Beyond the bullshit produced by ChatGPT, there are exciting possibilities. Once such systems can consistently generate running computer code, we may see the rise of so-called “no code” tools, where an AI writes functional computer code from a simple text prompt, radically changing how software is created. Writing a sonnet about Liz Truss is a cool trick; coding a shopping cart system for my online store is an industry-changing development. AI may turn out to be better at producing code than writing academic papers, as determining whether a program runs without syntax errors is far less subjective than producing a good essay.

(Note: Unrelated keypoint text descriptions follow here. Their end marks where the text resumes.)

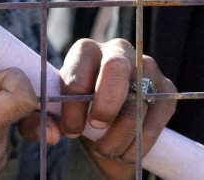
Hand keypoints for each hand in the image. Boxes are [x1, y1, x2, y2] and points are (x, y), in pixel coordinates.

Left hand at [20, 38, 176, 179]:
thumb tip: (52, 134)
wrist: (103, 117)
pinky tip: (127, 153)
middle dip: (104, 105)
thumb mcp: (50, 114)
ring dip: (121, 134)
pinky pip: (159, 114)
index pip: (78, 73)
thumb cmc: (73, 109)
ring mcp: (146, 67)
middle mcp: (118, 50)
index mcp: (85, 51)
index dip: (72, 107)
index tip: (69, 131)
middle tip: (94, 129)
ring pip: (139, 100)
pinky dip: (143, 140)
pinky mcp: (166, 88)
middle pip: (116, 69)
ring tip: (106, 150)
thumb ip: (38, 122)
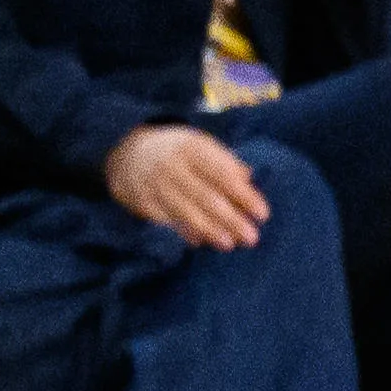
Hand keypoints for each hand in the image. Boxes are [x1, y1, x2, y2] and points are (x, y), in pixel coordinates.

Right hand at [104, 120, 269, 246]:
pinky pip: (165, 220)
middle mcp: (173, 166)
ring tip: (229, 244)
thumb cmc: (178, 151)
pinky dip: (183, 231)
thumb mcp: (201, 146)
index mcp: (193, 148)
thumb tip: (249, 181)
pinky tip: (200, 241)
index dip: (245, 196)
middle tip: (251, 238)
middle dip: (231, 219)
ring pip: (185, 211)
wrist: (126, 150)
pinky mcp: (140, 200)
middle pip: (206, 197)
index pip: (224, 175)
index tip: (263, 215)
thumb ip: (225, 162)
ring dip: (209, 230)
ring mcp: (154, 184)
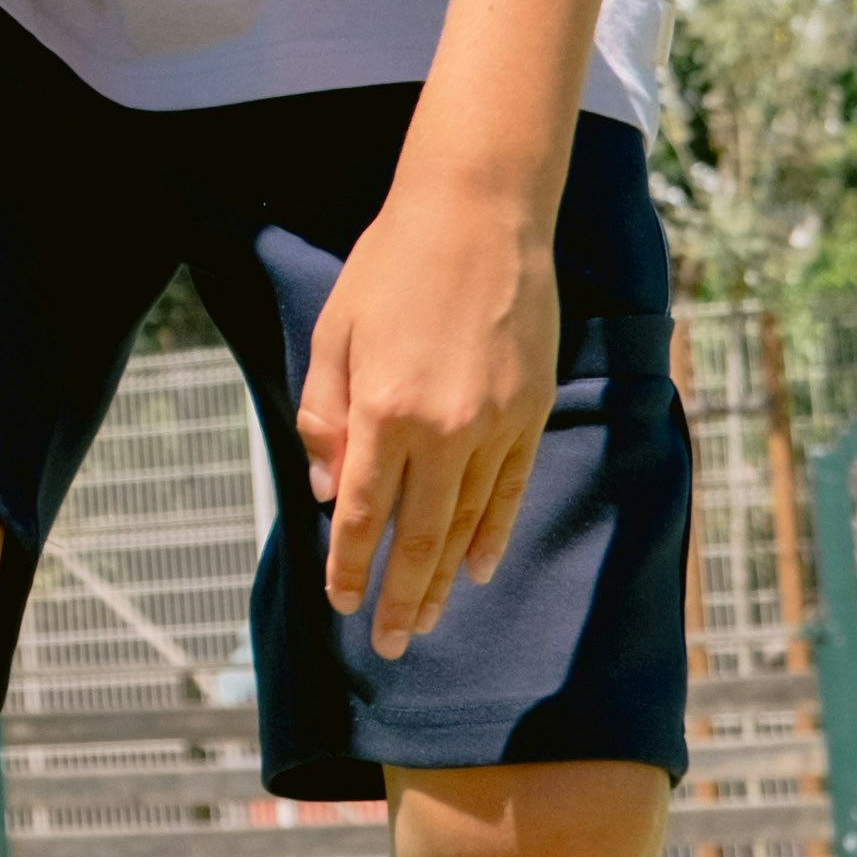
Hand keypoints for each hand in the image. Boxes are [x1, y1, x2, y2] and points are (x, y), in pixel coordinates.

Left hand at [306, 175, 560, 630]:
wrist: (479, 213)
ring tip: (428, 619)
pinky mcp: (529, 411)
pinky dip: (493, 533)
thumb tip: (328, 492)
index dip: (351, 567)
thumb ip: (327, 416)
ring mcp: (494, 424)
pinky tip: (477, 566)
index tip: (342, 605)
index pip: (363, 515)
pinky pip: (510, 490)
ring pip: (467, 523)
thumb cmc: (393, 265)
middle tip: (390, 643)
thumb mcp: (335, 333)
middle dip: (401, 596)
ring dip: (445, 577)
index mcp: (383, 410)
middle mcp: (442, 429)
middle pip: (419, 536)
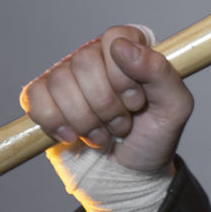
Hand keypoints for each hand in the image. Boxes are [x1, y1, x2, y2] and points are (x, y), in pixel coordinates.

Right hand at [19, 25, 193, 173]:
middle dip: (106, 104)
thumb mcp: (175, 107)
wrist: (130, 173)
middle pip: (84, 61)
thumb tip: (123, 46)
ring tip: (104, 134)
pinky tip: (75, 136)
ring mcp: (67, 75)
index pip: (114, 38)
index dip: (122, 74)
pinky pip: (35, 96)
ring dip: (85, 119)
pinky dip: (55, 122)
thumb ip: (160, 72)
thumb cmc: (153, 136)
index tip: (136, 101)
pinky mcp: (44, 98)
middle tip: (122, 124)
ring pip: (59, 81)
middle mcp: (96, 55)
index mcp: (131, 48)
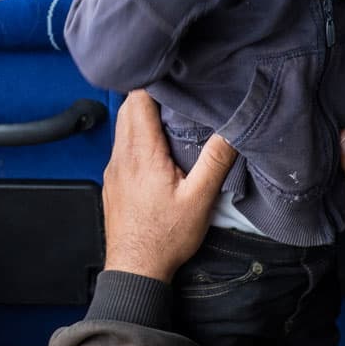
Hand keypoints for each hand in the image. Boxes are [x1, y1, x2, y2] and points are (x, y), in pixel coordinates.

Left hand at [102, 90, 237, 281]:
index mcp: (142, 153)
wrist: (135, 269)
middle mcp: (121, 156)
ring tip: (171, 114)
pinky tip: (156, 146)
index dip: (155, 82)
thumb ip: (215, 161)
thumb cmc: (165, 238)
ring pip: (124, 127)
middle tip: (177, 90)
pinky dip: (137, 136)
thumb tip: (232, 129)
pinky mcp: (112, 181)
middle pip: (129, 108)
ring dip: (143, 115)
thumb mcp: (200, 199)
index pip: (139, 99)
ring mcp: (113, 168)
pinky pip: (122, 146)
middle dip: (150, 93)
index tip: (176, 76)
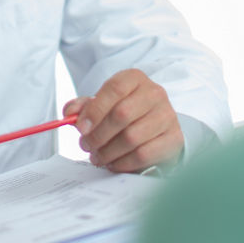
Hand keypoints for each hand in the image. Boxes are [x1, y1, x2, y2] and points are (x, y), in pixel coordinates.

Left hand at [64, 69, 182, 172]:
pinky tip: (113, 163)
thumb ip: (84, 106)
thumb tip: (69, 112)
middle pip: (122, 115)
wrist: (155, 125)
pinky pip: (144, 154)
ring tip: (97, 157)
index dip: (95, 110)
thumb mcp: (103, 103)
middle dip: (98, 135)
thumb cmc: (125, 112)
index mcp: (135, 79)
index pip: (114, 89)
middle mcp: (155, 93)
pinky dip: (123, 163)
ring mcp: (167, 115)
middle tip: (86, 146)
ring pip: (132, 138)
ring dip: (108, 152)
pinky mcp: (174, 138)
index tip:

If we are in the age of the bullshitter, how do we evaluate the potential of new technologies? In 2023, I am less interested in technologists who position themselves as “disrupting” fields through the power of new ideas, and more interested in communities who have been engaged with an issue over a long time. The surest cure for bullshit is exposing it to the scrutiny of people who truly, deeply understand a problem through years of lived experience. Perhaps we can ask the solitary geniuses to step back and make some room.